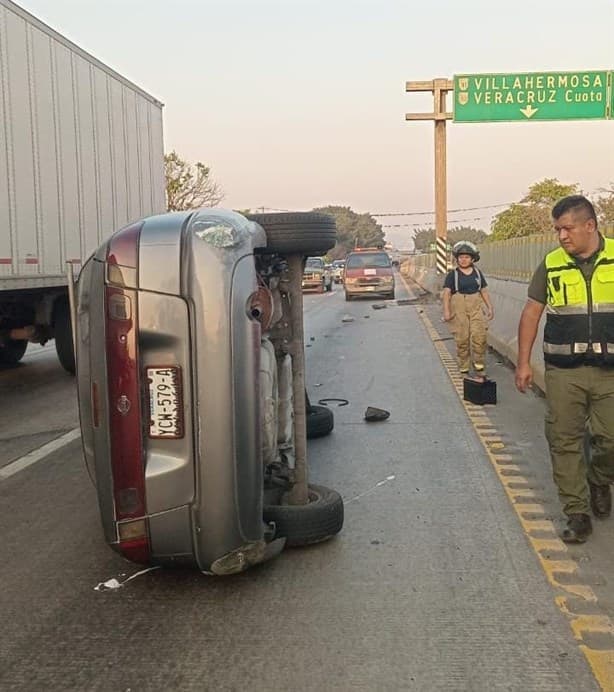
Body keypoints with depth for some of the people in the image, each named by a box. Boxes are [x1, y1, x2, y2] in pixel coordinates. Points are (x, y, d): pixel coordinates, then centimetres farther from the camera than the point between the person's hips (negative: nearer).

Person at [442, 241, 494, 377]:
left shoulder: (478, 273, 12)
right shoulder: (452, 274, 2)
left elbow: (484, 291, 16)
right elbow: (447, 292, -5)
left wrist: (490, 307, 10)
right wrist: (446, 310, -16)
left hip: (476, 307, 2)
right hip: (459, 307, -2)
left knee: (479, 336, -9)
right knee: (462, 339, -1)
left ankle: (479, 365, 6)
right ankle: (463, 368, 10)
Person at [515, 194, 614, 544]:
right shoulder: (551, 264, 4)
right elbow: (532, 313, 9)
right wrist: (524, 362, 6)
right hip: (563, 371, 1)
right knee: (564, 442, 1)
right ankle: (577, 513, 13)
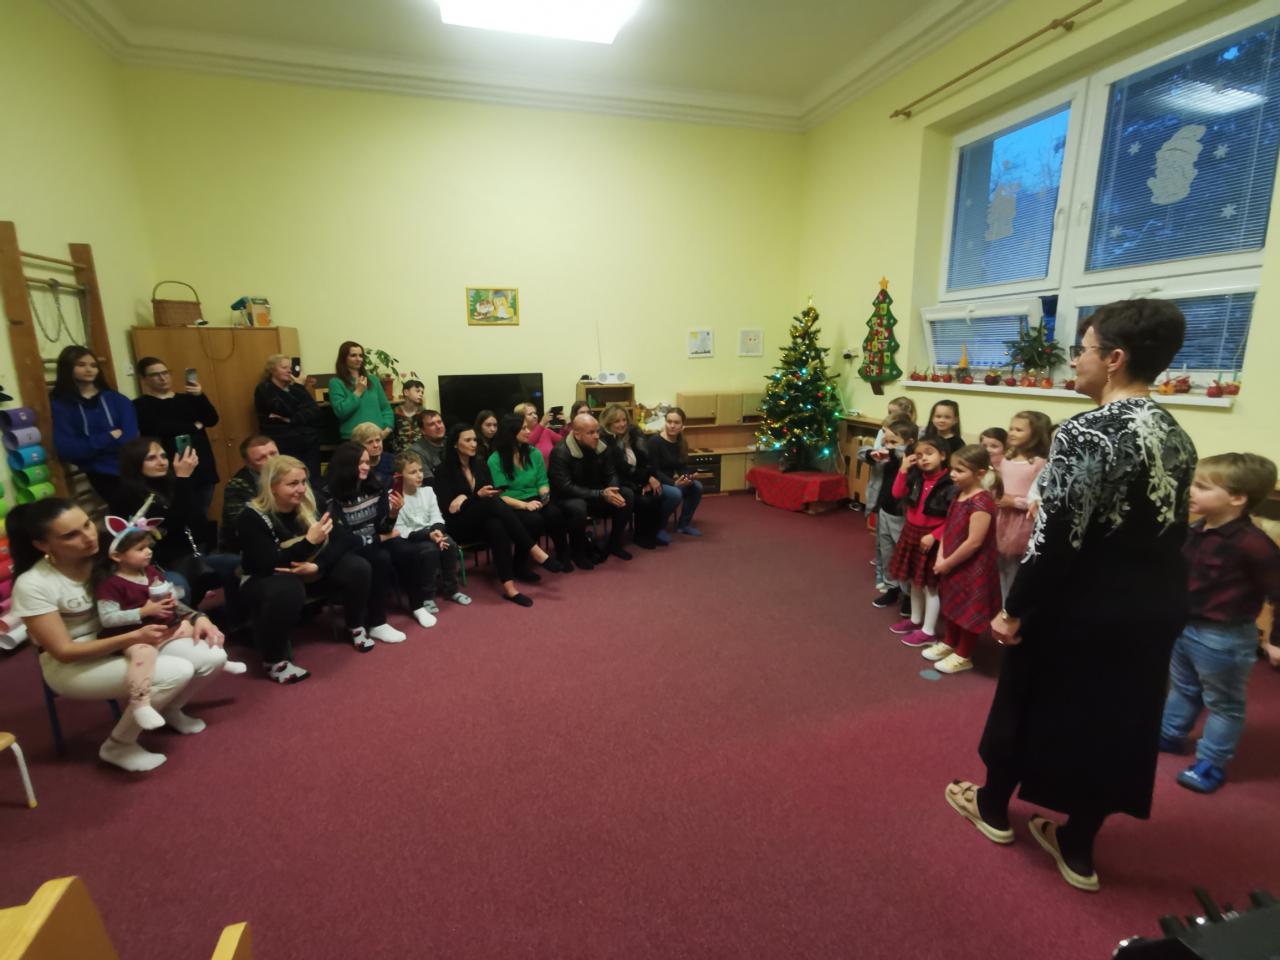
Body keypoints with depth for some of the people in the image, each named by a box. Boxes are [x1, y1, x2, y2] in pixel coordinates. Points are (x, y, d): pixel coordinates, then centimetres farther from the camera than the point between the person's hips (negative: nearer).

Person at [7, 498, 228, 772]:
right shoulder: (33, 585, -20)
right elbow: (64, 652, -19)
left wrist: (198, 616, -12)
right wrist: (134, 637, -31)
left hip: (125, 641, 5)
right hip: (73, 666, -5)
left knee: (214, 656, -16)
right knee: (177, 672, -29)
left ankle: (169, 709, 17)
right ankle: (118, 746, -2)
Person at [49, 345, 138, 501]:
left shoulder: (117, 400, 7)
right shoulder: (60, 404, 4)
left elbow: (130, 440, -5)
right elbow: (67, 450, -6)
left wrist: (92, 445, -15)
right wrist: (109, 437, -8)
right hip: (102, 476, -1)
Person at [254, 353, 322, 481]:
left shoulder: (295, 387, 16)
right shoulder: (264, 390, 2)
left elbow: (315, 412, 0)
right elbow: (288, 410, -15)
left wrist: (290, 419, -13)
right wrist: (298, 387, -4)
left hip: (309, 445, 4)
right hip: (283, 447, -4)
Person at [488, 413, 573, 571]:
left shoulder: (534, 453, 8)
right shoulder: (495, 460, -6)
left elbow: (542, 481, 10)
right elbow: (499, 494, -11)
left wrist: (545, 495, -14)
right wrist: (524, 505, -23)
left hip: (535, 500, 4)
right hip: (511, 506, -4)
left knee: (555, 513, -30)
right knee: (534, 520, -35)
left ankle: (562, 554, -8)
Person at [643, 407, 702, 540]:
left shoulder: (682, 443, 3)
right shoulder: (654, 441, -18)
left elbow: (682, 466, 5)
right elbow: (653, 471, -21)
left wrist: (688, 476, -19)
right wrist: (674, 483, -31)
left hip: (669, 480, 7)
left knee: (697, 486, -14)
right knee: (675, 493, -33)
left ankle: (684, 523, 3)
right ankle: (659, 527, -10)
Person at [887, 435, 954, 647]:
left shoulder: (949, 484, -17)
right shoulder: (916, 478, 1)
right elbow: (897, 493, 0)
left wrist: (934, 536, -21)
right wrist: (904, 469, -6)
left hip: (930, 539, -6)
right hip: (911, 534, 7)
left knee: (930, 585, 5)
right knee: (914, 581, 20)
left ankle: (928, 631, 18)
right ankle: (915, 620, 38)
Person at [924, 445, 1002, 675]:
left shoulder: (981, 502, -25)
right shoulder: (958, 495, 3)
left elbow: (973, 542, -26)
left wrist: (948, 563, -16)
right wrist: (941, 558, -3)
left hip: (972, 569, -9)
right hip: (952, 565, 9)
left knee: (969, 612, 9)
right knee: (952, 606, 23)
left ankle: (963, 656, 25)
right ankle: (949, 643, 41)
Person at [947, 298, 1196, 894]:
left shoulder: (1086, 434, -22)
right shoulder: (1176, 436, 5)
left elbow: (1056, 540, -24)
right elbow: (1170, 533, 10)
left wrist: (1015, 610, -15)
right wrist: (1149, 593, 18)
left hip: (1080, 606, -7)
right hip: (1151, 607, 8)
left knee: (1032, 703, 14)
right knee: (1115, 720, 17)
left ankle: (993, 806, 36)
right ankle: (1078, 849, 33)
+---+
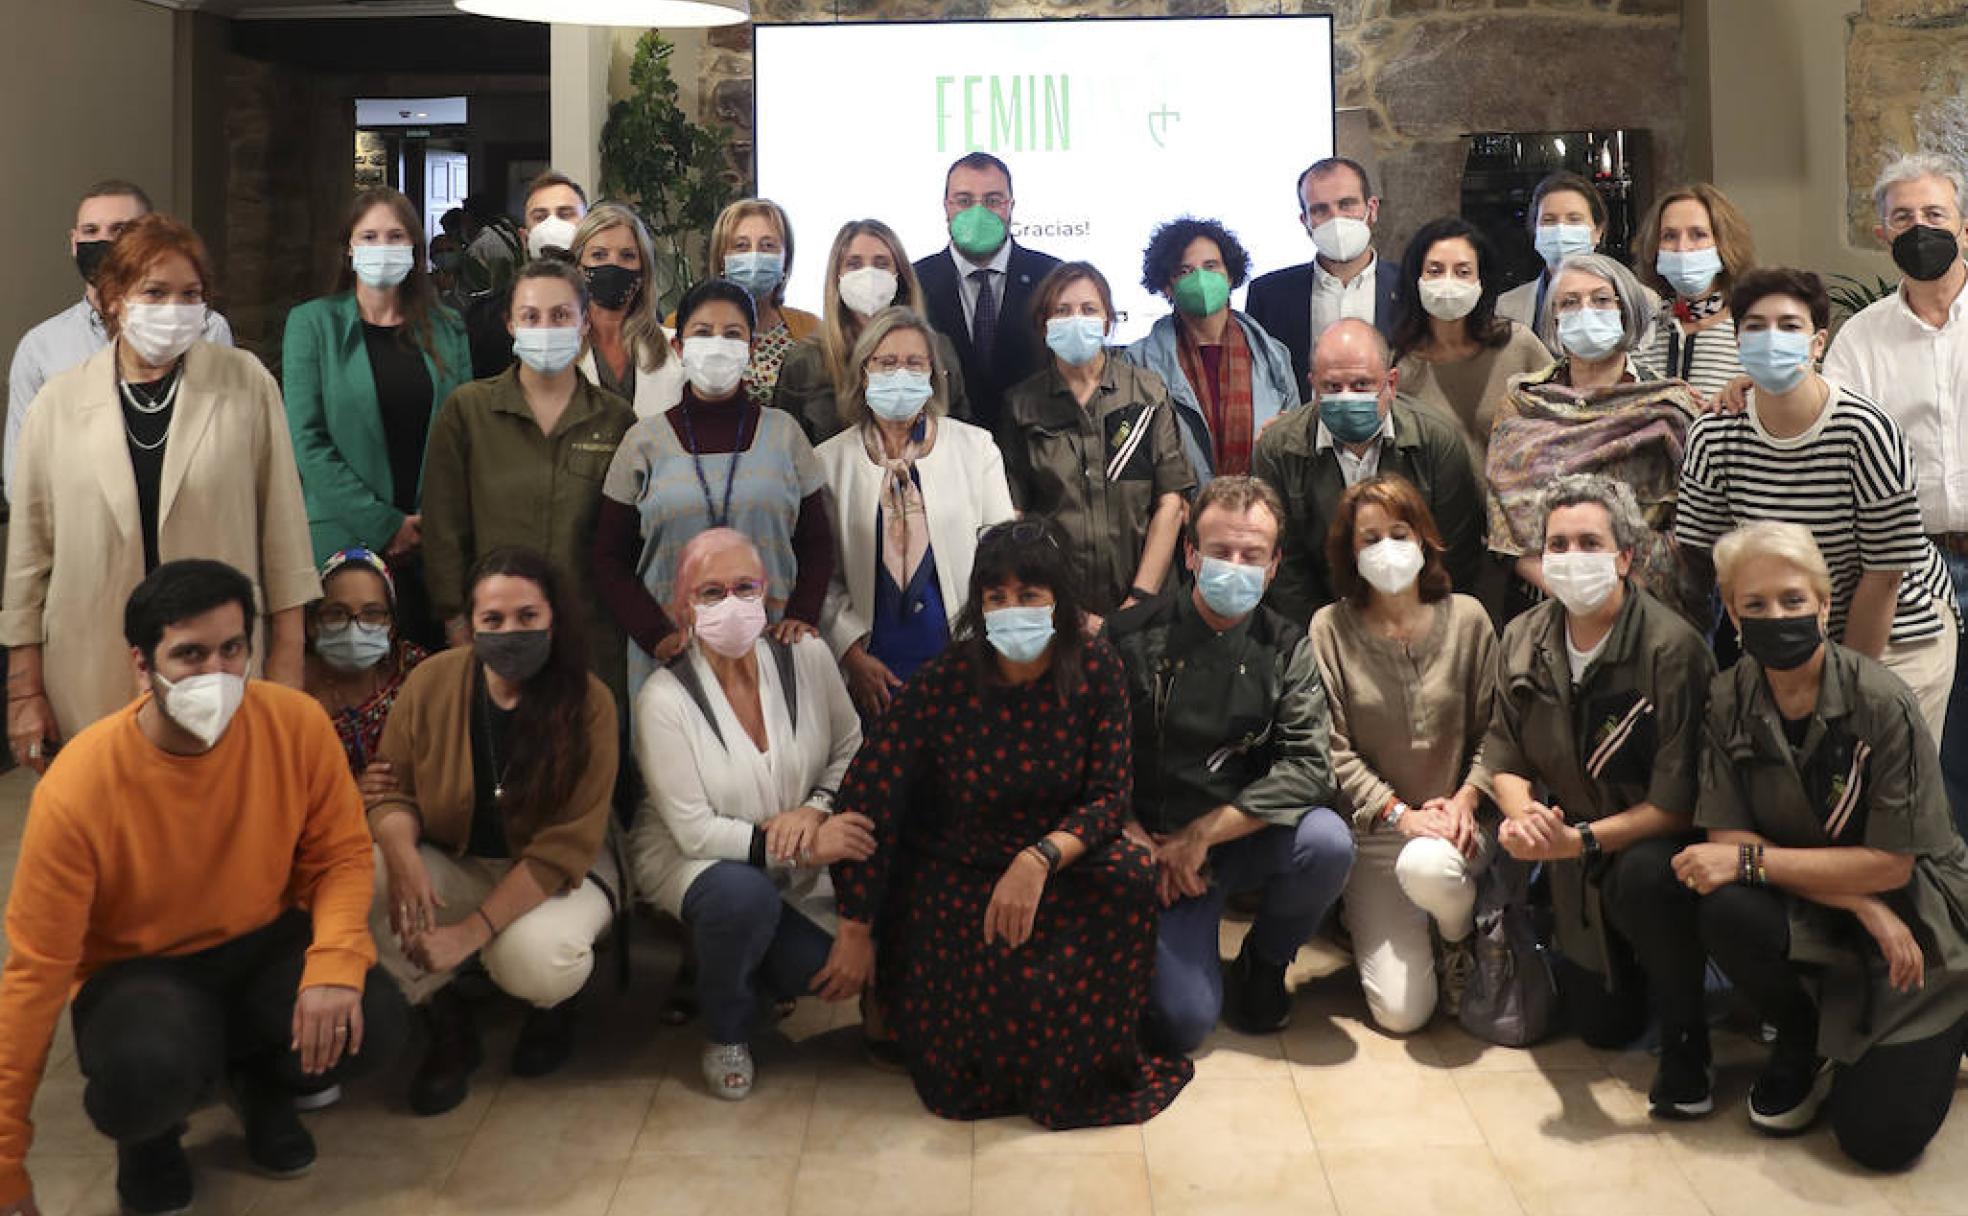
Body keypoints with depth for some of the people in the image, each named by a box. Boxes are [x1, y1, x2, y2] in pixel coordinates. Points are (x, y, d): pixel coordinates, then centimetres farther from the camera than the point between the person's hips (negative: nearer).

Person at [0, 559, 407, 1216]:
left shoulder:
+---+
Render as a numbered list, with blank lines omitted, the lines above between the line containing "right shoulder: (1176, 436, 5)" and the line containing "left ankle: (993, 806, 36)", inclusive.

1. right shoulder: (1176, 436, 5)
2. left elbow: (1056, 540, -24)
3. right elbow: (1170, 533, 10)
4. left wrist: (1015, 610, -15)
5. right wrist: (1149, 593, 18)
6. left hip: (1080, 606, -7)
7. right hip: (1151, 607, 8)
8. left knee: (1032, 703, 14)
9. right knee: (1115, 720, 17)
10. left ankle: (993, 806, 36)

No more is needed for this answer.